Поговаривали, что Бабаевский еще в молодые годы изготовил оперу под названием «Великий Октябрь», в которой он первым из всех сочинителей вывел на сцену поющего Ленина, но опера вышла настолько беспомощной в своей благонадежной банальности, настолько неподъемной в своем старании во что бы то ни стало восславить заветы Ильича, что даже самые неистовые и пламенные партийцы отказали ей в постановке на столичных подмостках. И вот в таком-то классе, где музыкальный ДнепроГЭС возводился из досок разломанного деревенского сортира и где цвела пышным цветом «какая-то прямо калмыцкая дикость», Камлаев с прожорливостью смертельно голодного человека набросился на «новую музыку».

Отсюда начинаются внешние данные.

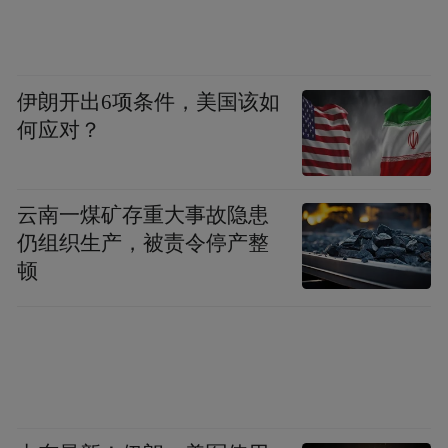
的甘霖，赢得人间三月春如许、田间农忙好
时光。弹幕里布满年轻人的解读，“英雄不问
出处，以善为本”“济世为民者便是老百姓心
伊朗开出6项条件，美国该如
里的真龙”。
何应对？
云南一煤矿存重大事故隐患
仍组织生产，被责令停产整
顿
谈及主角设定，导演杨木透露，最初想创作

Он давно уже знал и о свободной атональности, открытой Шенбергом, и о бурлящих тембрами звуковых «пятнах» Лигети, и об идеях пуантилизма; был знаком с вариабельной композицией, с монтажом разнородных стилевых пластов, создающим впечатление не то вселенского столпотворения стилей и фактур, не то многомерности и разомкнутости звучащего пространства-времени.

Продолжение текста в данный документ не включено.